When a very unwell patient has to remain on an ambulance due to very high demands  placed upon a hospital emergency department, believed by paramedics to have a life- threatening infection, then in the absence of a blood test and the timely administration  of any necessary intravenous fluids and antibiotics, the chances of such a patient  surviving can be significantly reduced by the time the patient is able to access the  emergency department. 

Janet Springall was very unwell by the time she arrived at hospital and was likely to die.  Any realistic prospect she may recover had subsided by around 7.30pm, some 2.5 hours after arrival at hospital.  

Other patients may not be as unwell as Janet was upon arrival at hospital, and may  therefore have more chance of surviving, but they too may deteriorate significantly  whilst remaining in the ambulance before it can be confirmed they have an infection  and receive timely medical attention and treatment. 

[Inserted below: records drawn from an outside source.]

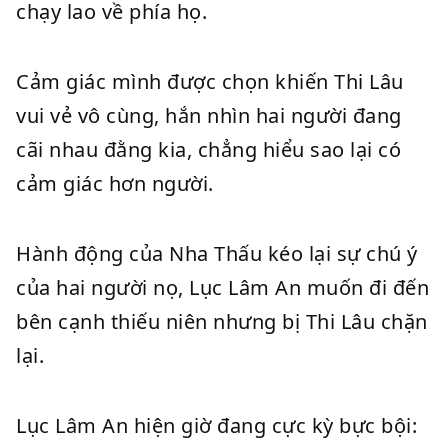
chạy lao về phía họ.
Cảm giác mình được chọn khiến Thi Lâu
vui vẻ vô cùng, hắn nhìn hai người đang
cãi nhau đằng kia, chẳng hiểu sao lại có
cảm giác hơn người.
Hành động của Nha Thấu kéo lại sự chú ý
của hai người nọ, Lục Lâm An muốn đi đến
bên cạnh thiếu niên nhưng bị Thi Lâu chặn
lại.
Lục Lâm An hiện giờ đang cực kỳ bực bội: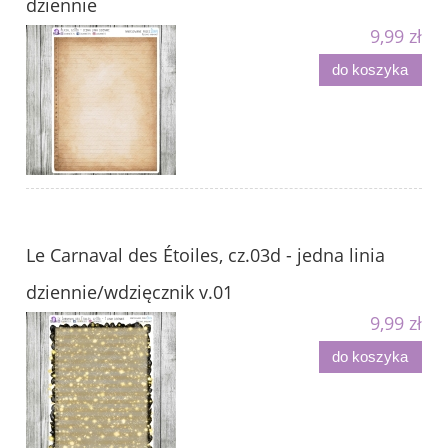
dziennie
9,99 zł
do koszyka
Le Carnaval des Étoiles, cz.03d - jedna linia
dziennie/wdzięcznik v.01
9,99 zł
do koszyka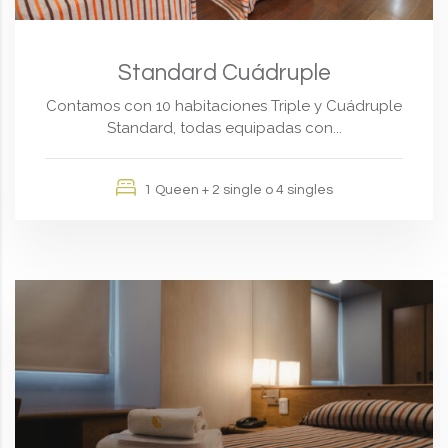
Standard Cuádruple
Contamos con 10 habitaciones Triple y Cuádruple
Standard, todas equipadas con...
1 Queen + 2 single o 4 singles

I believe it is necessary for to raise this concern, but it is not for me to be prescriptive about what should / can be done.  
6ACTION SHOULD BE TAKEN
In my opinion action should be taken to prevent future deaths and I believe you have the power to take such action.  
7YOUR RESPONSE
You are under a duty to respond to this report within 56 days of the date of this report. Given the approaching holiday period I have extended this period to 5TH April March  2026. I, the coroner, may extend the period further. 

Your response must contain details of action taken or proposed to be taken, setting out the timetable for action. Otherwise, you must explain why no action is proposed. 
8COPIES and PUBLICATION
I have sent a copy of my report to the Chief Coroner and to the following Interested Persons: 
·   The family of Janet Springall
·   North West Ambulance Service 
·   Blackpool Teaching Hospitals NHS Foundation Trust

I am also under a duty to send the Chief Coroner a copy of your response.

The Chief Coroner may publish either or both in a complete or redacted or summary  form. He may send a copy of this report to any person who he believes may find it  useful or of interest. You may make representations to me, the coroner, at the time of your response, about the release or the publication of your response by the Chief  Coroner.